Targeting a section of JNU teachers, National Media Convener of ABVP Sanket Bahuguna, also a panelist, alleged that there are few “comrades in the faculty” whose “only job is to help Naxals and anti-nationals.”
Kanhaiya distanced himself from the controversial slogans raised at the February 9 flashpoint event at JNU, saying he does not support them. But he wondered why those trying to fix responsibility for that event on him are not doing the same to Home Minister Rajnath Sing who had claimed an LeT hand behind the incident.

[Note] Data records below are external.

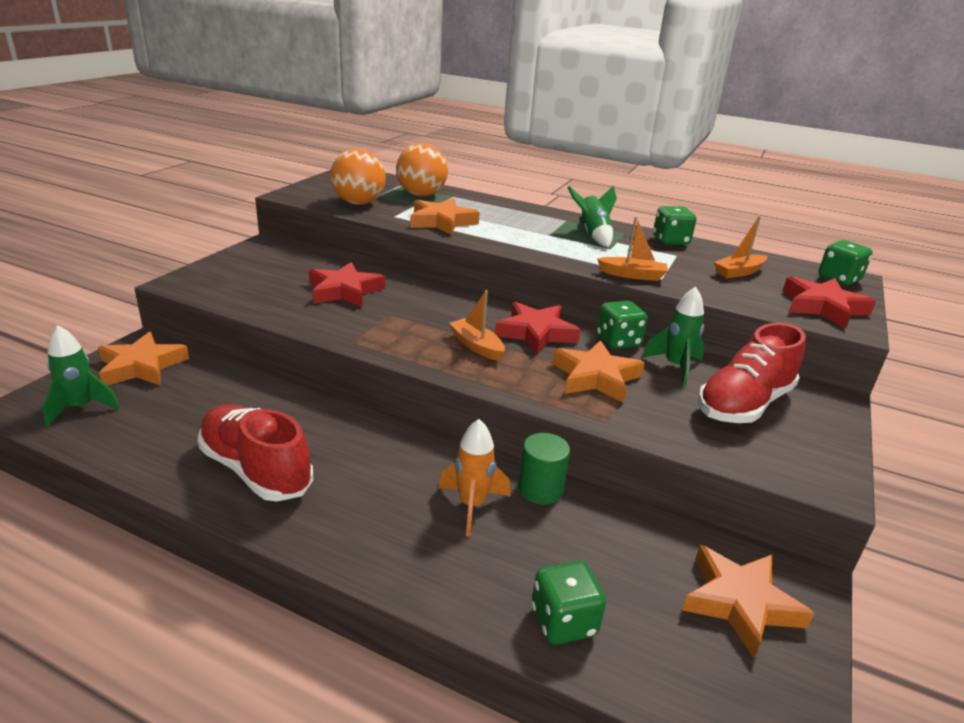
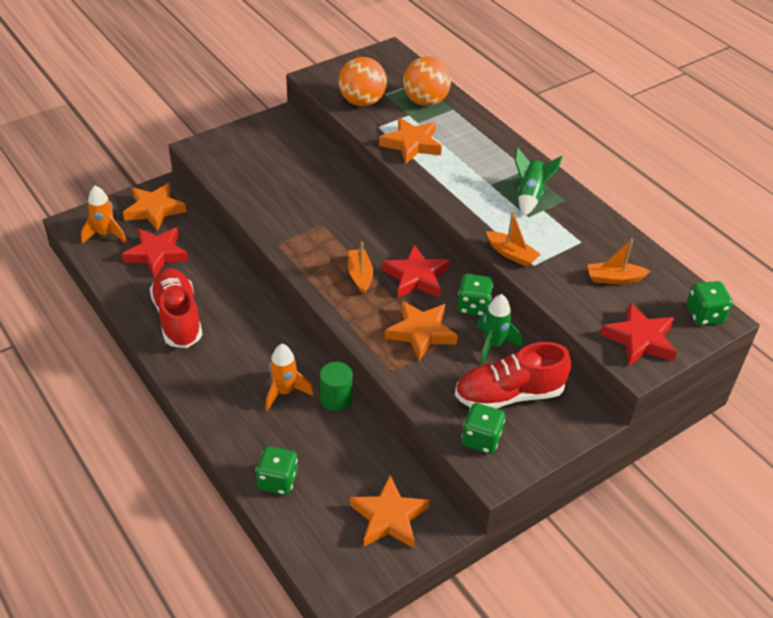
camera: 30 degrees right, 15 degrees up
(81, 407) = (105, 234): green rocket -> orange rocket
(344, 291) = (307, 189): red star -> red star (157, 254)
(670, 241) = (597, 222): green dice -> green dice (481, 439)

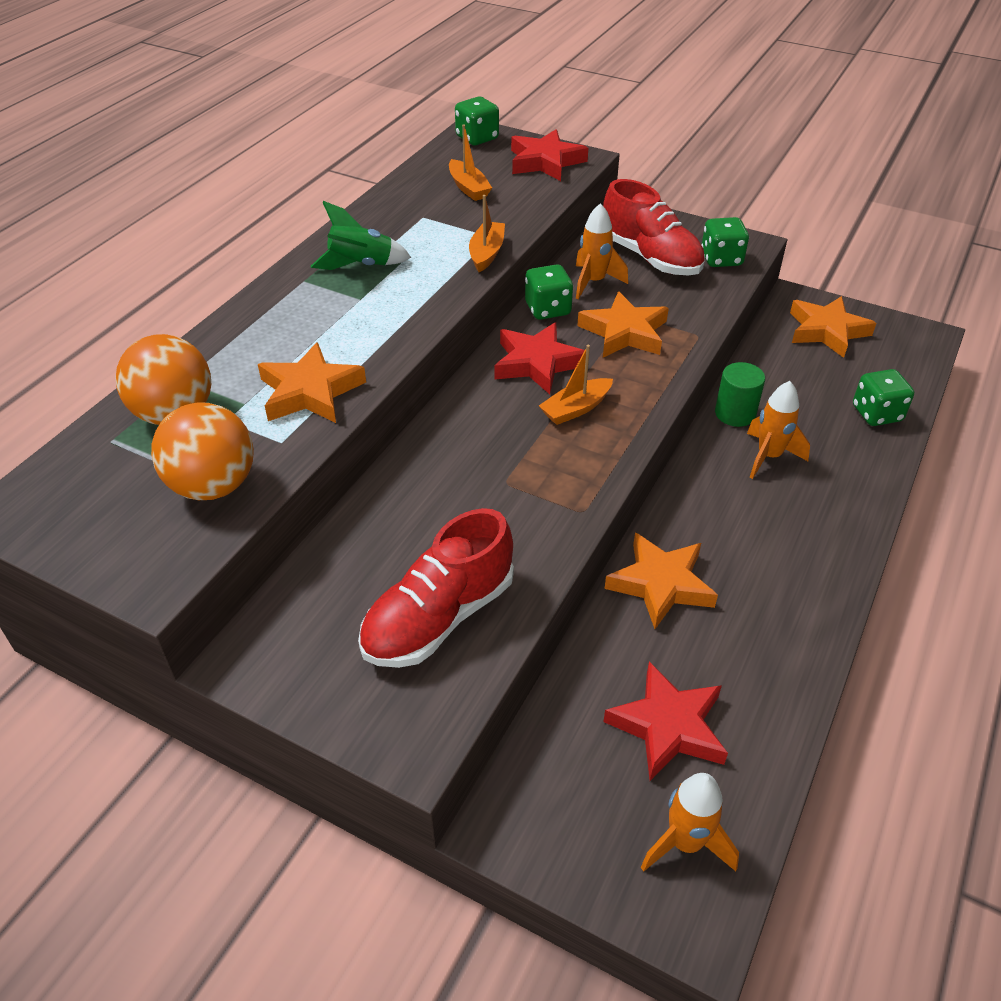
camera: 115 degrees left, 0 degrees up
(154, 210) = (566, 803): orange star -> orange star (660, 584)
(178, 318) = (763, 619): red shoe -> red shoe (439, 617)
(493, 345) = (594, 282): green rocket -> orange rocket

“The constitution, which is our only guiding principle, has no use of the word ‘national’ in it. When there is no mention of ‘national,’ how can someone be ‘anti-national’. When someone was not present in that function, how will one know what happened there? Those who are talking about the constitution, they should allow law to take its own course,” he said.
However, ABVP’s Saurabh claimed that Kanhaiya not only supported the protesters who raised anti-national slogans but also raised them.
On her part, Shehla said she never thought of herself as a Muslim, but the only time she felt a little pained was was when the controversy over love jihad, ghar wapsi and cow protection were raging.
“It hurts. When the Dadri lynching happened it pained. When we say that Kashmir is an integral part of India, how exactly is that going to be achieved? It’s not about the army being involved in rapes or not. The Justice Verma committee acknowledges that,” she said.
She also observed that the ABVP raises controversial slogans such as ‘Khun se tilak karenge goliyon se aarti’, ‘jo Afzal ki baat karega wo Afzal ki maut marega’ and that she would never raise the ‘Pakistan zindabad’ slogan as she was aware of the “inequalities” there.
“They also say give one more chance to the rapists of Gujarat. But do we say that they should be behind bars for that? No. Because the university is a place to say.”
“I happen to be a Kashmiri and the controversial event revolves around Kashmir. In JNU, I have not faced discrimination. I can get elected to the union with the highest number of votes without any bias. That is JNU, where I am looked at as a political activist first. That is how you can integrate people, not by imposing AFSPA,” she asked.
Kanhaiya also said he was against capital punishment and that he would oppose it even if an ABVP activist is sent to the gallows.